Problem to solve:
Extend the text section below, on machine learning and linked open data, beyond its final bullet point.

Reference: (Schöch 2013).

Third Way: Bigger Smarter Data

  • In my opinion, there is a third way, which I have described already quite some tim ago as “bigger smarter data”.
  • It’s not just a compromise: somewhat bigger, but still reasonably clean data;
  • It’s an attempt to bring scale (quantitative) to the details (qualitative),
  • Primarily using two technologies:
    • text mining or machine learning (for information extraction)
    • and linked open data (for data modeling and querying)

Reference: (Schöch 2013).

Background: What is Machine Learning?

  • Fundamentally, ML involves detecting relations between features and labels
    • Features that we can observe in data
    • Labels, classes, or values that are relevant to our research
  • We use this approach primarily for information retrieval
    • We start from a text collection
    • We may annotate part of the data
    • Then train a new model, or use an existing model
    • Evaluate the performance of the model on the annotated data
    • And then derive labels, classes, values from the unannotated text

Background: What is Linked Open Data?

  • How does “Linked Open Data” actually work?
  • There are subjects, predicates and objects
  • Subjects are entities such as authors or works
  • Objects are other entities, but also topics, locations, etc.

Record list:
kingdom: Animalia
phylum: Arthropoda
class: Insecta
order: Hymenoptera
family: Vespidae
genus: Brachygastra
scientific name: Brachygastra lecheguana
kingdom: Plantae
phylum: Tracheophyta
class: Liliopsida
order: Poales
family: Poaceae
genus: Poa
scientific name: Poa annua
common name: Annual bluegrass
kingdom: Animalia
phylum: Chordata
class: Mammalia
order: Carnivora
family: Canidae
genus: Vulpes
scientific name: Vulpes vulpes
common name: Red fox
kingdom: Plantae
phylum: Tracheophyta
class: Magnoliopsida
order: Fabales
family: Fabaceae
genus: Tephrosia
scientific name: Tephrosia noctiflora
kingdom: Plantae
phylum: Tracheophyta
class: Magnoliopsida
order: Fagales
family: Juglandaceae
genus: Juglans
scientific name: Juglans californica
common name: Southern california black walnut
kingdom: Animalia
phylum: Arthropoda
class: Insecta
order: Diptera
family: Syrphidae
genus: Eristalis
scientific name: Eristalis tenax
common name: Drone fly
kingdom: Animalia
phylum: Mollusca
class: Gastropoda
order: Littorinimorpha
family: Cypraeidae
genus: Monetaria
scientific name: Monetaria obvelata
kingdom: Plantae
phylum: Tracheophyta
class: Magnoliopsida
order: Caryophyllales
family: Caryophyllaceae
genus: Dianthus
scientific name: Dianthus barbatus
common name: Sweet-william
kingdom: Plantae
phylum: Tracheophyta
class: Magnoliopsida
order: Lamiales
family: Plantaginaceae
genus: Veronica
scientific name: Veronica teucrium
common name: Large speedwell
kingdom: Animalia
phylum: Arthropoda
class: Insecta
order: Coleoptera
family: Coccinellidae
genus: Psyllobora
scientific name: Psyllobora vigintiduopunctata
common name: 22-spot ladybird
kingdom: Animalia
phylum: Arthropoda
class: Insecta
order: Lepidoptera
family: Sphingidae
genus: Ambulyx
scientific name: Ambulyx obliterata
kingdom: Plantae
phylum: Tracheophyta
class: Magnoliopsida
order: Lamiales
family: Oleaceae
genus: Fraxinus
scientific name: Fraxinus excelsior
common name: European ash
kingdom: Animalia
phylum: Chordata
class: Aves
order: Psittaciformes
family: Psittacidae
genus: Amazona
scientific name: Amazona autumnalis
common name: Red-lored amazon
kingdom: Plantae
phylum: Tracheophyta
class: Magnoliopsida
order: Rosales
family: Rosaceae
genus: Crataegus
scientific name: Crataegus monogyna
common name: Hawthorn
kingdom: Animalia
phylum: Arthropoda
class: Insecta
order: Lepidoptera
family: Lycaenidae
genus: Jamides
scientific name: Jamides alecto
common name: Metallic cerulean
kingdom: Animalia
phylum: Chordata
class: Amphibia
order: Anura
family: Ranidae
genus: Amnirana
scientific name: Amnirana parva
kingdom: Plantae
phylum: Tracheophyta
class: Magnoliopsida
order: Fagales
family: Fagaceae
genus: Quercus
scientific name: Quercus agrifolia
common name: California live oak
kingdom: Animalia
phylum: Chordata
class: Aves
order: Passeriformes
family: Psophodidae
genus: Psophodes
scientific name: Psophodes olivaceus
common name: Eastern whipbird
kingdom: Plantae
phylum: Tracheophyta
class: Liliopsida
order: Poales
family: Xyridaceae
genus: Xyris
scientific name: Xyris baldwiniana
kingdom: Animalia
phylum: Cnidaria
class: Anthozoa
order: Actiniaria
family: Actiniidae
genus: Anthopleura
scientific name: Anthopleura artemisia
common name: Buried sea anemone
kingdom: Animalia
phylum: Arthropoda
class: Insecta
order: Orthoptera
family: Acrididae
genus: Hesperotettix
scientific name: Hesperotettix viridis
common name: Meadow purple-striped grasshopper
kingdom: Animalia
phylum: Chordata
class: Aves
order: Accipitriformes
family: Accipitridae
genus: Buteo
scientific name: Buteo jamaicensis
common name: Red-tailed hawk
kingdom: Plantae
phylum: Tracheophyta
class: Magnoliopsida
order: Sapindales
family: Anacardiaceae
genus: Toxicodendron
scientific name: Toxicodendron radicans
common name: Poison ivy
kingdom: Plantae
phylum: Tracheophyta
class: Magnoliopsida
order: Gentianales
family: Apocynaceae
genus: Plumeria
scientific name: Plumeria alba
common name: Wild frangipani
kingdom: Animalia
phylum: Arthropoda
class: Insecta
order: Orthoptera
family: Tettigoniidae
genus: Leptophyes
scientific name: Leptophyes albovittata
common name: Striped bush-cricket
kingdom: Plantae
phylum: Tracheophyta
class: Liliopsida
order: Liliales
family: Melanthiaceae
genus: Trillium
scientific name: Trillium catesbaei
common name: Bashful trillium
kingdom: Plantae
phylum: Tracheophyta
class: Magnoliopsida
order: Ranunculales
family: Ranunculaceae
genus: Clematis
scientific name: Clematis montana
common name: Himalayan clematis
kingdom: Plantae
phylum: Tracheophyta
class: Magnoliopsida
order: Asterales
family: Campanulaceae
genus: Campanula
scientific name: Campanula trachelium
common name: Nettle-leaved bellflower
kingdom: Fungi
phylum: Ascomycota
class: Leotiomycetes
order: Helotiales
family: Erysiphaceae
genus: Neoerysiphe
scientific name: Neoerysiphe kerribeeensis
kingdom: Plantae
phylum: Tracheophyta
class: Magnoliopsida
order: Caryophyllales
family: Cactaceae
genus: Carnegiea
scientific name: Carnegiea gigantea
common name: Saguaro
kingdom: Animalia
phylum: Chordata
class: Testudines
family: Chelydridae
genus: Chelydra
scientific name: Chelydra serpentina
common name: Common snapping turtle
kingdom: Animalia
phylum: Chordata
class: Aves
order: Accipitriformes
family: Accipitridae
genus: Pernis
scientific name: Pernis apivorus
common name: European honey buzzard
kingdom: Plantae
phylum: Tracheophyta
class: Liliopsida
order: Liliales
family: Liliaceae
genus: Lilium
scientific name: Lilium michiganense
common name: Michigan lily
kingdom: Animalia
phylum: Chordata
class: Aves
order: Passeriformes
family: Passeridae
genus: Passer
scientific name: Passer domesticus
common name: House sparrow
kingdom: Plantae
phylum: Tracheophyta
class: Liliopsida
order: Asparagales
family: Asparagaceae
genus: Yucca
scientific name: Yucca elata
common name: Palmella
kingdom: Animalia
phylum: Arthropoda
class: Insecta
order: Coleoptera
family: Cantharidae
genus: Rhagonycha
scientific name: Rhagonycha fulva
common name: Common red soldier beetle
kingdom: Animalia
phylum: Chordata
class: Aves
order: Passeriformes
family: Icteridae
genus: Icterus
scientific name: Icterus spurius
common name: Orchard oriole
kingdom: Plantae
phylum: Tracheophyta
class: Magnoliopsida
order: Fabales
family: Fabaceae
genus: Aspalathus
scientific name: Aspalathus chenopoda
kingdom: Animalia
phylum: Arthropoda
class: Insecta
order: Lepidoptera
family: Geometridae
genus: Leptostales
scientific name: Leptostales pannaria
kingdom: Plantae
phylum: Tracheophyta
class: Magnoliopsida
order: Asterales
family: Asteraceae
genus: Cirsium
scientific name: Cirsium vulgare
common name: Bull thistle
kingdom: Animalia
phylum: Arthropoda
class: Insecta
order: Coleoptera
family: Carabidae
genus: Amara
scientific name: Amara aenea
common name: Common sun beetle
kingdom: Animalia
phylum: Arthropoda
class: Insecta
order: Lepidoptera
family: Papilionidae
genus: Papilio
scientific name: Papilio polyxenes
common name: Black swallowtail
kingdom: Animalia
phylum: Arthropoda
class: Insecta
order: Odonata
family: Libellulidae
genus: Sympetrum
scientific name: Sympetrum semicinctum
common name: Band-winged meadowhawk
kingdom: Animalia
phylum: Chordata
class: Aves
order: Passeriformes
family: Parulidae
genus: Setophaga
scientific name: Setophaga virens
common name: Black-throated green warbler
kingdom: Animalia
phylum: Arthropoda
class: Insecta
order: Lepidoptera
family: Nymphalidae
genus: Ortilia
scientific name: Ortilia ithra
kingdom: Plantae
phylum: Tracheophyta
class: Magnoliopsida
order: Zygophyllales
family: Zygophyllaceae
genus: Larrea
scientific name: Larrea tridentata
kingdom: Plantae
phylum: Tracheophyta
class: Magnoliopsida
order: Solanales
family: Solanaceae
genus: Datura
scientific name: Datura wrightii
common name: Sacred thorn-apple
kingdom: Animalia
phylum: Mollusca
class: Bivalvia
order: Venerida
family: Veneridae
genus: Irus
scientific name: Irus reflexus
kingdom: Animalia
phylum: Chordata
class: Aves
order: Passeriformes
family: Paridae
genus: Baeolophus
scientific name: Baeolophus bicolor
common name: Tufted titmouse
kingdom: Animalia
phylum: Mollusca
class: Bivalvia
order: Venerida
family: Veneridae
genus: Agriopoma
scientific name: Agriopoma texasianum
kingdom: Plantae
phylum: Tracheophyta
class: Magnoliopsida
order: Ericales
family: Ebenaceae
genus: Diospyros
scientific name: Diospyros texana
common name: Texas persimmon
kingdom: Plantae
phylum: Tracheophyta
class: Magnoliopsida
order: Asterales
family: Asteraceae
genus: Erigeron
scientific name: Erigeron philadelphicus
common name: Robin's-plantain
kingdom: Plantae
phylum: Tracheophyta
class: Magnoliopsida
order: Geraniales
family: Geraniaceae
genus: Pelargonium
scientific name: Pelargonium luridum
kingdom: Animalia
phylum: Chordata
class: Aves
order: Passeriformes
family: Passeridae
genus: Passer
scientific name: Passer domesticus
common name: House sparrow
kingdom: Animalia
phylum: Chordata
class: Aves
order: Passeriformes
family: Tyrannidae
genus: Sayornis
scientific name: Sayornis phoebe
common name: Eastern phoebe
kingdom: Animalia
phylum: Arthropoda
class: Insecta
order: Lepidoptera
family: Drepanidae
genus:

Exercise answer:
  • Predicates link subject and object, like a verb
  • This results in very simple statements
  • The potential of LOD only unfolds with a large number of simple statements
  • This seemingly simple structure is very powerful, because it is so generic
  • To illustrate this power, one could liken it to chess: simple rules with lots of possibilities
  • All the information we identify, using text and data mining, from our texts, is expressed in this way.
  • A knowledge graph is created, which becomes part of the so-called “semantic web”

Source: Wikidata and datajournalism.com/read/longreads/the-promise-of-wikidata.

Linked Open Data: Multilingualism

  • In LOD, all information is modeled semantically
  • That means, each “unit of meaning” as an identifier
  • And it has a lable and a description
  • More precisely: many lanels and descriptions, in many languages
  • So LOD and Wikidata are inherently multilingual
  • That’s a big asset in a global scholarly world

Background: What is Literary History?

  • Goals of literary history
    • Collecting and documenting knowledge of literary history
    • Providing explanations for the development of literature
  • Organizational principles
    • Nations, periods, movements/currents, genres
    • Authors and works: themes, forms, relationships
    • Similarities and differences, continuities and change
  • Functions
    • Describe and document literary history
    • Explain literary development

Literary History in Linked Open Data

  • Building blocks
    • Subjects, including persons (author, etc.) and works (primary text, scholarly literature, etc.)
    • Objects, including works, but also themes, locations, protagonists, literary genre, etc.
    • Predicates, as required, including: author_of, about, sameAs etc.
    • Qualifications, e.g: Source (with type, date, URL)
  • Some exemplary statement types
    • Bibliographic: [person] author_of [work]
    • Content-based: [work] about [theme]
    • Formal: [work] narrative_form [type]
    • and many more.

Wikidata for Literary History

  • Idea: Create a “Wikidata for the history of literature”
    • Literary history information system
    • LOD-based, with explorative interface and SPARQL endpoint
    • Approach of an “atomization” of the historical knowledge
    • Linking with other knowledge systems (taxonomies, standard data, knowledge bases)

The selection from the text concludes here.